R. Abahu taught in front of R. Yohanan: Idolaters and [Jewish] shepherds of small cattle need not be brought up [from a pit] though they should not be cast in, but heretics, informers, and apostates may be cast in, and need not be brought up.

 

There are types of people who may actively be murdered. It is hard to know exactly who these people are, especially what the difference between heretics and apostates is. There are also other versions of this list. Informers seems to be akin to what we call traitors a crime that is still considered extremely serious and for which one can be executed or jailed for an extremely long time.

 

אמר ליה אני שונה לכל אבדת אחיך לרבות את המשומד ואת אמרת מורידין סמי מכאן משומד

 

R. Yohanan said to him: I have been teaching And so shall you do with every lost thing of your brother’s (Deuteronomy 22:3) that this comes to include the apostate, and you say he may be cast down. Erase [from this list] apostates!

 

R. Yohanan instructs that the baraita recited in front of him be emended. R. Yohanan says that one must return a lost object to an apostate. This shows that he is your brother. How then could we say that he must be cast down into a pit? The baraita must therefore be emended.

 

ולישני ליה כאן במשומד אוכל נבילות לתיאבון כאן במשומד אוכל נבילות להכעיס קסבר אוכל נבילות להכעיס מין הוא

 

But let him resolve that the one might apply to the kind of apostate who eats carrion to satisfy his appetite, and the other to an apostate who eats carrion to provoke?

In his opinion, an apostate eating carrion meat to provoke is the same as a heretic.

 

The Talmud asks why we didn t resolve the contradiction between the two sources.

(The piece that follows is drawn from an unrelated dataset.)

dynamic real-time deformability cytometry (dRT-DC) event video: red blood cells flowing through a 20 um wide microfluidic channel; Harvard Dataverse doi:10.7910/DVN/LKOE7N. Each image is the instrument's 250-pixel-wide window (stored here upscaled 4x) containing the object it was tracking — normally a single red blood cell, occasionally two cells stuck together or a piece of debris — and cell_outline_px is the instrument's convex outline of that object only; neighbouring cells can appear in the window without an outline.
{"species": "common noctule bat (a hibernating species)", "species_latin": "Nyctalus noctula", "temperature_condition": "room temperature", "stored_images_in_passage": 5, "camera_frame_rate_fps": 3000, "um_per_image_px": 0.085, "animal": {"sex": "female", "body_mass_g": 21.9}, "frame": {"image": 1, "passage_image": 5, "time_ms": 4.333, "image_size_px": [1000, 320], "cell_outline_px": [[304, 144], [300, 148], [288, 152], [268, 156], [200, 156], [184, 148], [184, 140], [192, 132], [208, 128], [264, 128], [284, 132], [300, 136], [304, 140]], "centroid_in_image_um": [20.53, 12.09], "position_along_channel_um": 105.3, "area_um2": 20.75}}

Why did we not say that one must return a lost object to an apostate who eats carrion (meat which had not been slaughtered properly) just because he is hungry, but not to one who eats carrion meat to provoke, because he simply enjoys transgressing?

The resolution is that R. Yohanan considers one who eats carrion to provoke to be a heretic, a word already included in the baraita. Apostate must mean one who eats carrion because he is hungry. Therefore the word must be erased.